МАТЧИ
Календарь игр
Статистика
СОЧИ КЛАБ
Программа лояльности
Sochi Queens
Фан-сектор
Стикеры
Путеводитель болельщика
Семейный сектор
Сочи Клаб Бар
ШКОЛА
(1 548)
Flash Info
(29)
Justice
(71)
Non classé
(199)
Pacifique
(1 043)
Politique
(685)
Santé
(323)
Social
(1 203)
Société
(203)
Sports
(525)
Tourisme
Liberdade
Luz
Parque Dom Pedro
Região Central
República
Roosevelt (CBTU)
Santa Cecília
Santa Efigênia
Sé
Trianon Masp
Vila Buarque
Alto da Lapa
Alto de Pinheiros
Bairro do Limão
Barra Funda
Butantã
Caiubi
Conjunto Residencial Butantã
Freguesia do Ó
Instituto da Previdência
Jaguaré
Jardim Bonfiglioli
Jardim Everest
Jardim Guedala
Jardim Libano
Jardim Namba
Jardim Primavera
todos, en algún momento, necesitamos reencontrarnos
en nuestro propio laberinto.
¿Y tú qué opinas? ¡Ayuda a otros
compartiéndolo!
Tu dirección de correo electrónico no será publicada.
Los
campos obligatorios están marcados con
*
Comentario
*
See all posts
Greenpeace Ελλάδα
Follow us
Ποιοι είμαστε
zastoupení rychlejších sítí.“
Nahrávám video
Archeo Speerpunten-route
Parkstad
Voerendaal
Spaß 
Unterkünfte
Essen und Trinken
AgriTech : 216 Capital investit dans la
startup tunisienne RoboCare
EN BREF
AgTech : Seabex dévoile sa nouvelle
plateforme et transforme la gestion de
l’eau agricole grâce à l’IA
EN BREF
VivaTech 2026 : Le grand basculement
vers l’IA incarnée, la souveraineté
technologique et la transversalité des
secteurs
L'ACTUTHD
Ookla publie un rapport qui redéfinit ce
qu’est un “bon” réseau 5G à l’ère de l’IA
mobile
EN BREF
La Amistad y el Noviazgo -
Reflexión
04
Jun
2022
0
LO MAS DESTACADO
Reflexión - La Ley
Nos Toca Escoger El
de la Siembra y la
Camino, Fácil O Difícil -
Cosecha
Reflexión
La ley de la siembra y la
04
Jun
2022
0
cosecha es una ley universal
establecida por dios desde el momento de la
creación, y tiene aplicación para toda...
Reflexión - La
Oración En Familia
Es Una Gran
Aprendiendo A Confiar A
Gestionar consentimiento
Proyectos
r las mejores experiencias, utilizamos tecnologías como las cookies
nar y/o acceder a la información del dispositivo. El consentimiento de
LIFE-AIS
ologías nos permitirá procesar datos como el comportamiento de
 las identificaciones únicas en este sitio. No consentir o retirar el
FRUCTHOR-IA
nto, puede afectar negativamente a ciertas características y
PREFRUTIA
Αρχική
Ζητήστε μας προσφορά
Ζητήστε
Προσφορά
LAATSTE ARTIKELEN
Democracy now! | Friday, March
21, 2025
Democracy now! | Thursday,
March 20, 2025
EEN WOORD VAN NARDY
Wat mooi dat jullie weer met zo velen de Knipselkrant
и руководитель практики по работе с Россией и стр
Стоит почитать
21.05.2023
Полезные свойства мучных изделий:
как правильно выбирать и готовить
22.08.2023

+-------+

All of the lines above are to be restated word for word.

МАТЧИ
Календарь игр
Статистика
СОЧИ КЛАБ
Программа лояльности
Sochi Queens
Фан-сектор
Стикеры
Путеводитель болельщика
Семейный сектор
Сочи Клаб Бар
ШКОЛА
(1 548)
Flash Info
(29)
Justice
(71)
Non classé
(199)
Pacifique
(1 043)
Politique
(685)
Santé
(323)
Social
(1 203)
Société
(203)
Sports
(525)
Tourisme
Liberdade
Luz
Parque Dom Pedro
Região Central
República
Roosevelt (CBTU)
Santa Cecília
Santa Efigênia
Sé
Trianon Masp
Vila Buarque
Alto da Lapa
Alto de Pinheiros
Bairro do Limão
Barra Funda
Butantã
Caiubi
Conjunto Residencial Butantã
Freguesia do Ó
Instituto da Previdência
Jaguaré
Jardim Bonfiglioli
Jardim Everest
Jardim Guedala
Jardim Libano
Jardim Namba
Jardim Primavera
todos, en algún momento, necesitamos reencontrarnos
en nuestro propio laberinto.
¿Y tú qué opinas? ¡Ayuda a otros
compartiéndolo!
Tu dirección de correo electrónico no será publicada.
Los
campos obligatorios están marcados con
*
Comentario
*
See all posts
Greenpeace Ελλάδα
Follow us
Ποιοι είμαστε
zastoupení rychlejších sítí.“
Nahrávám video
Archeo Speerpunten-route
Parkstad
Voerendaal
Spaß 
Unterkünfte
Essen und Trinken
AgriTech : 216 Capital investit dans la
startup tunisienne RoboCare
EN BREF
AgTech : Seabex dévoile sa nouvelle
plateforme et transforme la gestion de
l’eau agricole grâce à l’IA
EN BREF
VivaTech 2026 : Le grand basculement
vers l’IA incarnée, la souveraineté
technologique et la transversalité des
secteurs
L'ACTUTHD
Ookla publie un rapport qui redéfinit ce
qu’est un “bon” réseau 5G à l’ère de l’IA
mobile
EN BREF
La Amistad y el Noviazgo -
Reflexión
04
Jun
2022
0
LO MAS DESTACADO
Reflexión - La Ley
Nos Toca Escoger El
de la Siembra y la
Camino, Fácil O Difícil -
Cosecha
Reflexión
La ley de la siembra y la
04
Jun
2022
0
cosecha es una ley universal
establecida por dios desde el momento de la
creación, y tiene aplicación para toda...
Reflexión - La
Oración En Familia
Es Una Gran
Aprendiendo A Confiar A
Gestionar consentimiento
Proyectos
r las mejores experiencias, utilizamos tecnologías como las cookies
nar y/o acceder a la información del dispositivo. El consentimiento de
LIFE-AIS
ologías nos permitirá procesar datos como el comportamiento de
 las identificaciones únicas en este sitio. No consentir o retirar el
FRUCTHOR-IA
nto, puede afectar negativamente a ciertas características y
PREFRUTIA
Αρχική
Ζητήστε μας προσφορά
Ζητήστε
Προσφορά
LAATSTE ARTIKELEN
Democracy now! | Friday, March
21, 2025
Democracy now! | Thursday,
March 20, 2025
EEN WOORD VAN NARDY
Wat mooi dat jullie weer met zo velen de Knipselkrant
и руководитель практики по работе с Россией и стр
Стоит почитать
21.05.2023
Полезные свойства мучных изделий:
как правильно выбирать и готовить
22.08.2023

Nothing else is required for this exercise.